9. Il résulte de ce qui précède, sans qu’il soit besoin de se prononcer sur les autres moyens de la requête, que M. A est fondé à demander l’annulation de la décision refusant de lui communiquer l’ensemble des rapports d’inspection de chacun des établissements pratiquant l’expérimentation animale dans le département des Hauts-de-Seine, non occultés des mentions autres que celles permettant d’identifier les personnes physiques citées dans les rapports et celles protégées par le secret des affaires dans les conditions spécifiées au point 8.
Sur les conclusions à fin d’injonction :
10. Aux termes de l’article L. 311-9 du code des relations entre le public et l’administration : » L’accès aux documents administratifs s’exerce, au choix du demandeur et dans la limite des possibilités techniques de l’administration : / 1° Par consultation gratuite sur place, sauf si la préservation du document ne le permet pas ; / 2° Sous réserve que la reproduction ne nuise pas à la conservation du document, par la délivrance d’une copie sur un support identique à celui utilisé par l’administration ou compatible avec celui-ci et aux frais du demandeur, sans que ces frais puissent excéder le coût de cette reproduction, dans des conditions prévues par décret ; / 3° Par courrier électronique et sans frais lorsque le document est disponible sous forme électronique ; / 4° Par publication des informations en ligne, à moins que les documents ne soient communicables qu’à l’intéressé en application de l’article L. 311-6 « .
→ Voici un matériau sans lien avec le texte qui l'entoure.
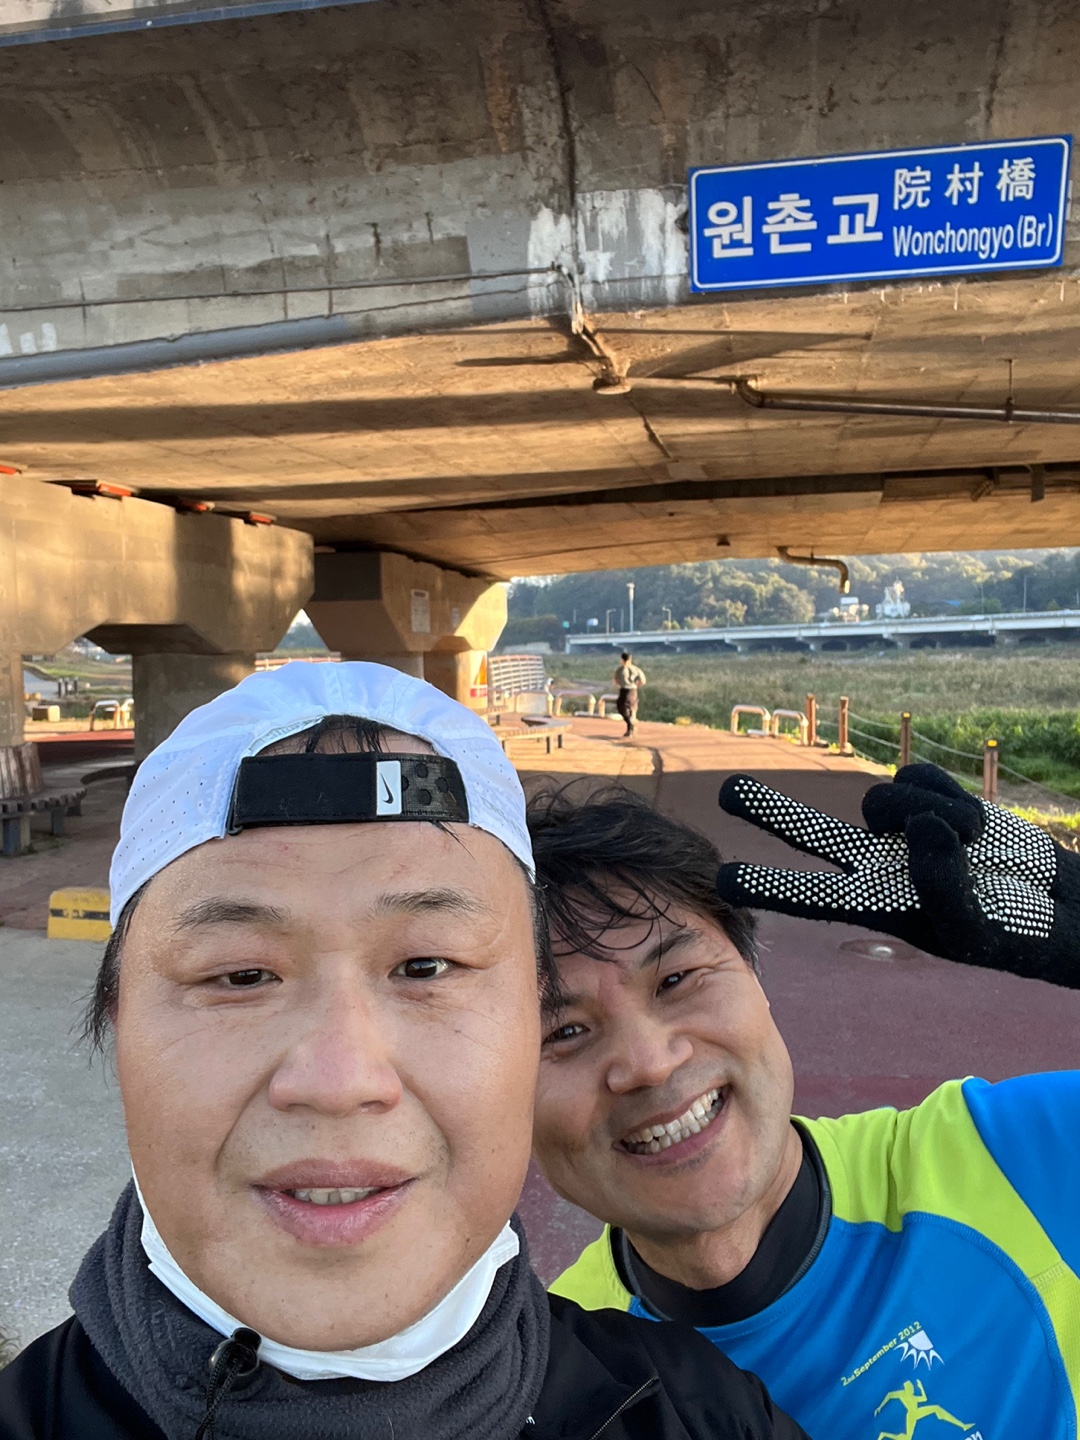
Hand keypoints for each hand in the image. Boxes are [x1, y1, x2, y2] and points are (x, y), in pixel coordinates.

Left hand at [715, 763, 1079, 986]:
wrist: (1055, 902)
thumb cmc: (1012, 930)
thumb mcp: (976, 927)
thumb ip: (942, 886)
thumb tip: (917, 824)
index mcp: (873, 905)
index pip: (808, 896)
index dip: (766, 886)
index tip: (724, 881)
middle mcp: (874, 863)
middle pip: (808, 831)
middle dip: (770, 809)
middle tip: (726, 791)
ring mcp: (898, 828)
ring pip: (880, 799)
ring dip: (926, 816)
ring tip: (965, 848)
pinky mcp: (926, 796)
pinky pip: (917, 776)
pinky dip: (949, 795)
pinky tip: (969, 825)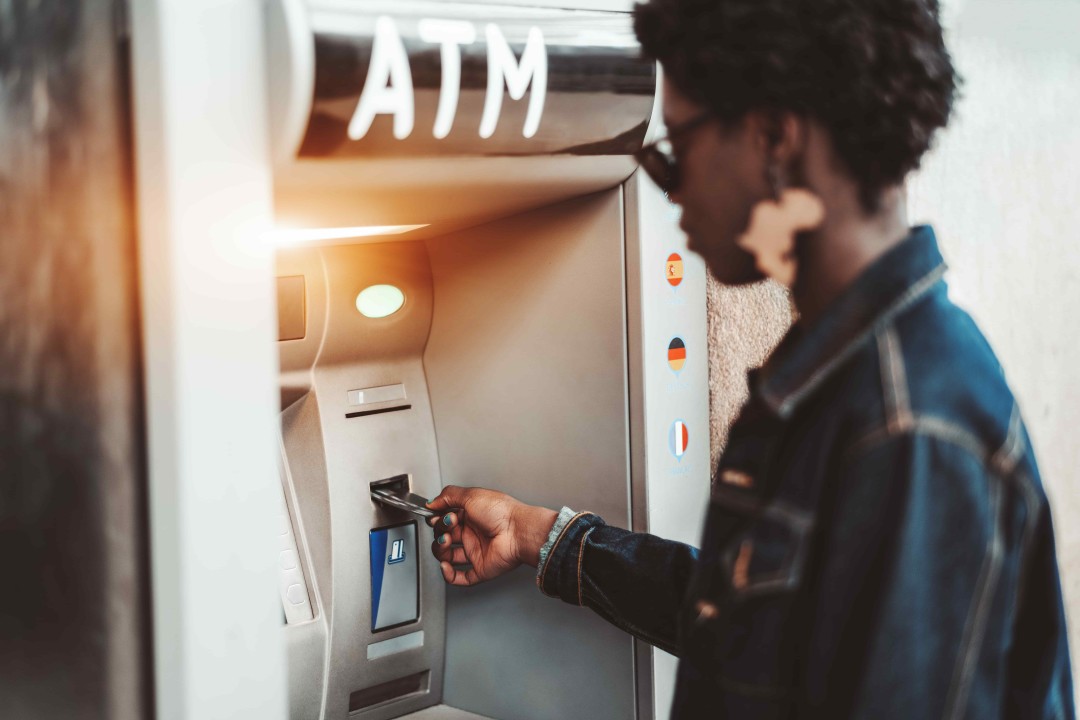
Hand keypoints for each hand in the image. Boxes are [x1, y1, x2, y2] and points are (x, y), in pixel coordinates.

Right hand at [426, 486, 557, 586]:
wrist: (518, 531)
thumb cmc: (501, 512)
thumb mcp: (471, 495)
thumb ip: (449, 496)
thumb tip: (432, 502)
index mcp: (471, 516)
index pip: (446, 519)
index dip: (438, 518)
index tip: (436, 515)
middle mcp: (473, 533)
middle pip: (444, 536)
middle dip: (440, 530)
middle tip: (449, 524)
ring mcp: (476, 552)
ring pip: (448, 556)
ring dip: (440, 549)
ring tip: (446, 541)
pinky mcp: (480, 568)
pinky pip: (460, 577)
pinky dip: (448, 574)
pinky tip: (446, 565)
11. Compte tenu de ses motifs, le présent jugement implique nécessairement que le préfet des Hauts-de-Seine communique à M. A les rapports d’inspection de chacun des établissements d’expérimentation animale situés dans le département, sollicités par l’intéressé, avec occultation des seules mentions permettant l’identification de toute personne physique citée dans ces rapports et de celles protégées par le secret des affaires dans les conditions spécifiées au point 8, par l’un des moyens mentionnés par les dispositions de l’article L. 311-9 du code des relations entre le public et l’administration. Il y a lieu d’adresser au préfet des Hauts-de-Seine une injonction en ce sens et de lui impartir, pour ce faire, un délai de deux mois à compter de la notification du présent jugement, sans qu’il y ait lieu d’assortir cette injonction d’une astreinte.
D E C I D E :
Article 1er : La décision implicite de la directrice départementale des finances publiques des Hauts-de-Seine rejetant la demande de communication des documents administratifs sollicités par M. A est annulée.
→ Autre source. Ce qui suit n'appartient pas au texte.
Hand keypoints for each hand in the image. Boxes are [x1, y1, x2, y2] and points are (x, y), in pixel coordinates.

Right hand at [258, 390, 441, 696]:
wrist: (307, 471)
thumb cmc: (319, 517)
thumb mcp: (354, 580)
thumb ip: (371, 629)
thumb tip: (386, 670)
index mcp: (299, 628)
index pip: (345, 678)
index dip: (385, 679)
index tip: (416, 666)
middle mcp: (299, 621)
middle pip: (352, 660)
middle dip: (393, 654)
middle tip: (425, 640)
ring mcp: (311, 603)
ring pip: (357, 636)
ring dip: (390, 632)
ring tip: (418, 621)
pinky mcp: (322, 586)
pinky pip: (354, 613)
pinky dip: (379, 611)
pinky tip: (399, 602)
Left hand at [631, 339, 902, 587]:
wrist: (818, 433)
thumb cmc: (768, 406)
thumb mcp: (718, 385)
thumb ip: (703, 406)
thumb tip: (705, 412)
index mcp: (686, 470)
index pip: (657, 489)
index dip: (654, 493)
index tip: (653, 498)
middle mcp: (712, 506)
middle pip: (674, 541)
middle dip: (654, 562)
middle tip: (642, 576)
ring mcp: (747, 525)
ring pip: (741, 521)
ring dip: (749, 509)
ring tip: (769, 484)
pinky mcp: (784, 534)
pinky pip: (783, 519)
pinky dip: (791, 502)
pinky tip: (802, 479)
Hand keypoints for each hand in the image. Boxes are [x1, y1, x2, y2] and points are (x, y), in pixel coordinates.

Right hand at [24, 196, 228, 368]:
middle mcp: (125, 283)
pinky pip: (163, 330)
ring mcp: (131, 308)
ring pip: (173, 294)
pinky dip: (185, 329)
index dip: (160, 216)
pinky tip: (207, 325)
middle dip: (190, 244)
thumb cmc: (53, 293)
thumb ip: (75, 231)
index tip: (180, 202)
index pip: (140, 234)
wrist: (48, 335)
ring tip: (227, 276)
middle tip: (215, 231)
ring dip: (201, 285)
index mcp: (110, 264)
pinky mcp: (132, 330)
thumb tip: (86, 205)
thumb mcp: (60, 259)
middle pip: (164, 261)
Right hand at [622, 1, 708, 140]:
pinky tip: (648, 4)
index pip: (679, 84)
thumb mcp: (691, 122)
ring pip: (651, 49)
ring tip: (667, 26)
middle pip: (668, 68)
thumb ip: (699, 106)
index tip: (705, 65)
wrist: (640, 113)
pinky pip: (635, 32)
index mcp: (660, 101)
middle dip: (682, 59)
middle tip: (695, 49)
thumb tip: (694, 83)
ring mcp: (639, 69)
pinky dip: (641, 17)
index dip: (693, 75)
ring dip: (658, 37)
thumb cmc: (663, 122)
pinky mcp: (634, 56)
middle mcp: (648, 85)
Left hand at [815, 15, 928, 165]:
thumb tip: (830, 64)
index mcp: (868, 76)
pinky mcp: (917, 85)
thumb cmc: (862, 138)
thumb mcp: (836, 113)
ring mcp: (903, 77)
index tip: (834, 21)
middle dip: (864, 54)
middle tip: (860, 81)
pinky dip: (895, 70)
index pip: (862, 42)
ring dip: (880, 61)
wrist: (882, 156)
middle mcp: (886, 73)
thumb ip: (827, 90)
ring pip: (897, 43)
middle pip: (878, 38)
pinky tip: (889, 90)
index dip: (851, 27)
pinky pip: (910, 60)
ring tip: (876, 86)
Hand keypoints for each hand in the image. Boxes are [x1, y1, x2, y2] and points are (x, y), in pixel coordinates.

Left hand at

Article 2 : Il est enjoint au préfet des Hauts-de-Seine de communiquer à M. A, dans un délai de deux mois à compter de la date de notification du présent jugement, les rapports d’inspection de chaque établissement d’expérimentation animale implanté dans le département des Hauts-de-Seine au jour de sa demande, sous réserve des occultations qu’impliquent la protection du secret des affaires et le respect de la vie privée des personnes physiques mentionnées au point 11 du présent jugement.
Article 3 : Le surplus des conclusions de la requête est rejeté.
Article 4 : Le présent jugement sera notifié à M. B A et au ministre de l’agriculture et de la souveraineté alimentaire.
Copie en sera adressée au préfet des Hauts-de-Seine.
Lu en audience publique le 5 janvier 2024.